Ironically, even the elections are now part of that subversion. Kennedy would never have guessed it. He would have never imagined, that in the face of a clearly stolen election, Americans would have forgotten all about those evil forces that he implored the press to help him combat. In perfect Noam Chomsky fashion, many Americans have accepted Marx’s ideology under their new monikers. It has become a common antithesis to our individual liberties and free-market society. The Communism that took so many lives in Russia was reborn as socialism. Then, when it was clear that socialism was no longer vogue because the killing fields of Vietnam and the bread lines of Venezuela were too horrific to deny, socialism was reborn as postmodernism in the universities. Finally, the hibernating postmodernists’ proud graduates became the minions who have infiltrated the press and bureaucracy of government. Welcome most of your progressive democrats and democratic-socialists. We have come full circle: Bill De Blasio, Mayor of New York City (a town that, last I checked, was still located in the United States of America), quotes Marx in his explanation to a reporter—who doesn’t call him on the specifics of course—to defend his lockdown policies. Still more alarming, Alexander Ocasio Cortez, according to the head of the DNC, has become the “face of the new democratic party.” The former bartender who has visions of a renewable energy paradise, universal incomes, and a utopian American society without personal property ownership (except for her own property, of course) is now voting on the laws that govern this land where once communist regimes like China were sanctioned; now American professional athletes and politicians are kowtowing to their leaders. It would be funny, were it not so frightening.
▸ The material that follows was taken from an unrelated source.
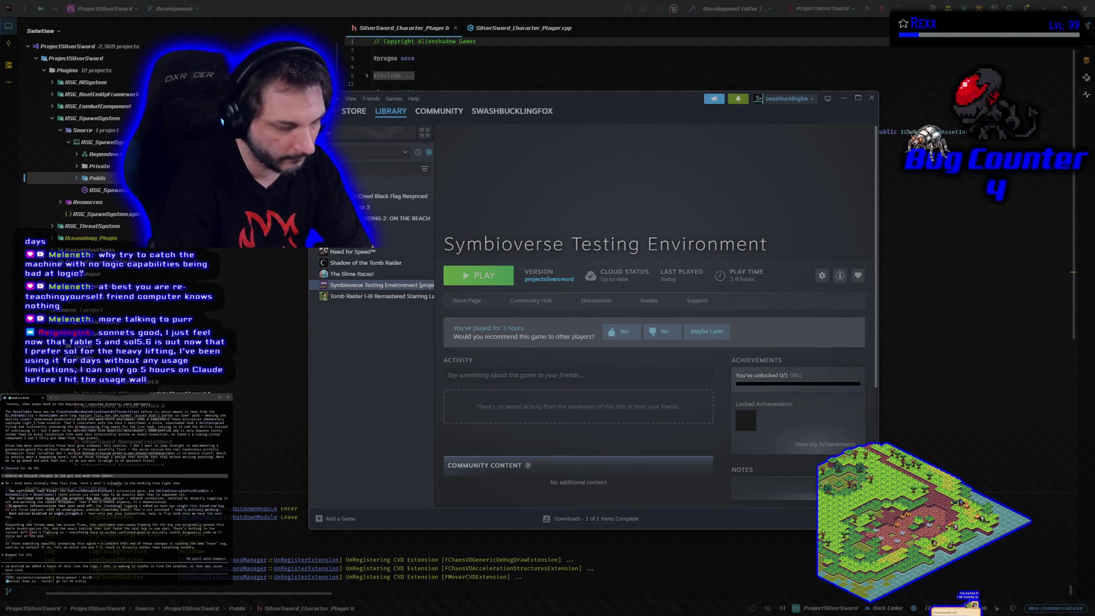
{"action": "type", "text": "es"}
{"action": "key", "text": "Return"}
It is, at best, taxing for a reasonable mind to call coincidence Trump’s hard line against The Chinese Communist Party and the timeliness of COVID-19, the origin and recent sale of Dominion Voting Systems (which runs elections in 28 states now) to a Chinese investment firm, and the strange and unethical business dealings between the Biden family (now the press’s “President-Elect”) and Chinese investment firms. It requires much more faith to believe in coincidence, in fact, than to believe in the notion these connections are merely a far-fetched conspiracy theory triggered and perpetuated by “Q” drops. But conspiracy theory becomes an easy phrase to use when memory has faded, and when the looming threats of yesterday have fed and grown gargantuan among the shadows beyond. We need a light and a jolt today to jar our memories. These forces have become more powerful than ever while we’ve slept. So powerful it may be too late to claw our way back.